Triggering the TNF receptor complements TNFα deficiency. TNFα-deficient mice were injected with 150 μl serum from arthritic K/BxN animals on days 0 and 2. Animals not presenting any signs of disease by day 7 were injected at days 7, 11, and 15 with anti-TNFR1 mAb 55R-293, which has significant agonist activity (A) or with control mAbs (B). These controls included anti-TNFR1 reagents devoid of agonist activity or an irrelevant mAb. (C) Anti-TNFR mAbs were injected without K/BxN serum. Arthritis was evaluated by measuring ankle thickening as above. The data are pooled from four different experiments. All mice originated from the Jackson Laboratory.

Figure 6.

Environmental, not genetic, influences on TNF-independent arthritis. (A) TNFα-deficient mice from the Jackson Laboratory were tested by transfer of K/BxN serum, and animals of different phenotypes were crossed (white symbols, resistant mice; black symbols, susceptible mice, where resistance and susceptibility are defined as the presence of clear arthritis [grade > 1]) in the first 10 d after serum transfer.

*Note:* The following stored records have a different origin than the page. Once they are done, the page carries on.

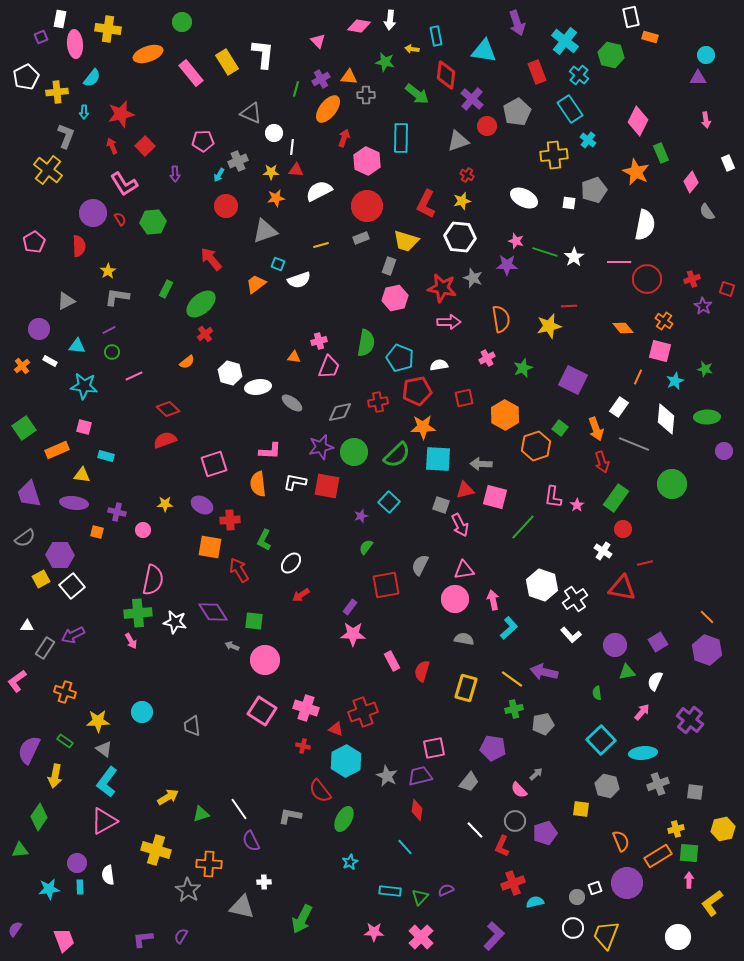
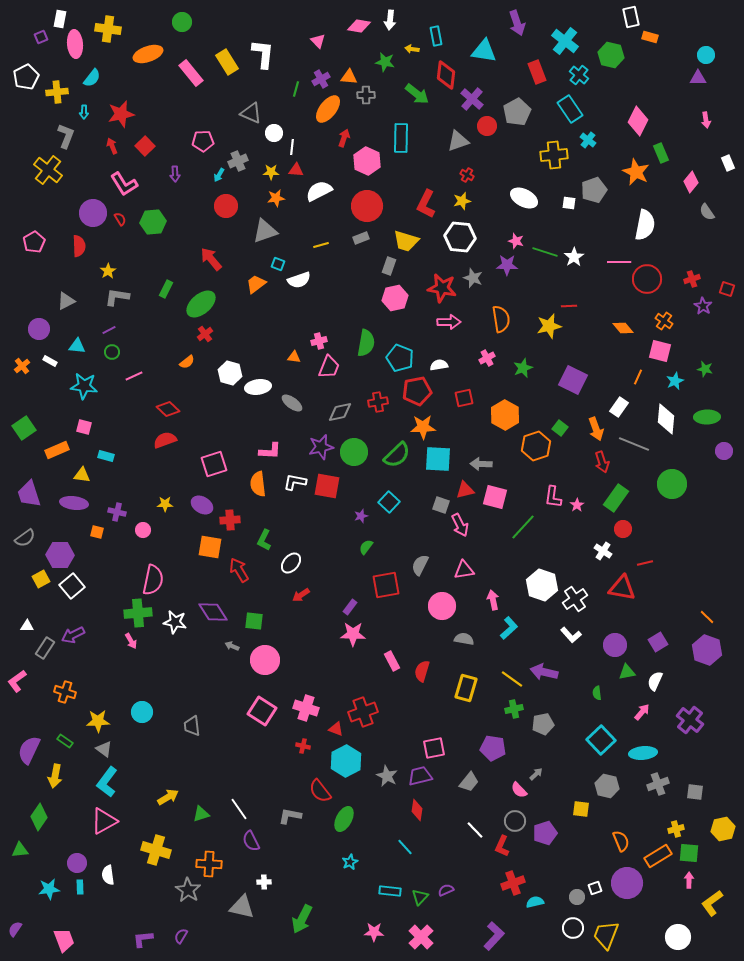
pink circle at (455, 599): moved 13 px left, 7 px down
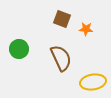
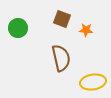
orange star: moved 1 px down
green circle: moved 1 px left, 21 px up
brown semicircle: rotated 12 degrees clockwise
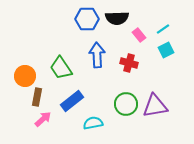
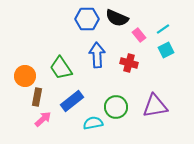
black semicircle: rotated 25 degrees clockwise
green circle: moved 10 px left, 3 px down
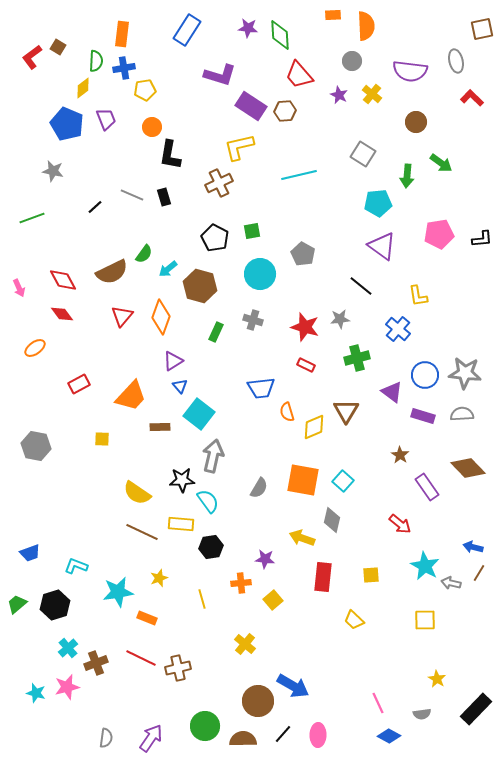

Their progeny was similarly tested when 4–5 wk old. (B) A compilation of results of challenge of TNFα-deficient mice with K/BxN serum, either from mice purchased from the Jackson Laboratory or bred in our Boston colony; χ², P = 0.003.

Figure 7.

Bone destruction in control and KO mice. Bone erosion was assessed in hematoxylin and eosin–stained ankle sections from TNFα- and LTα-deficient mice and control mice after transfer of K/BxN serum. (A) Control mouse, full inflammation and areas of focal bone destruction (arrows). (B) Arthritic LTα-deficient mouse with inflammation and focal bone erosion. (C) TNFα-deficient mouse with clinical manifestations, showing inflammation and focal bone erosion. (D) TNFα-deficient mouse with no clinically detectable symptoms, showing minimal inflammation (matched with A).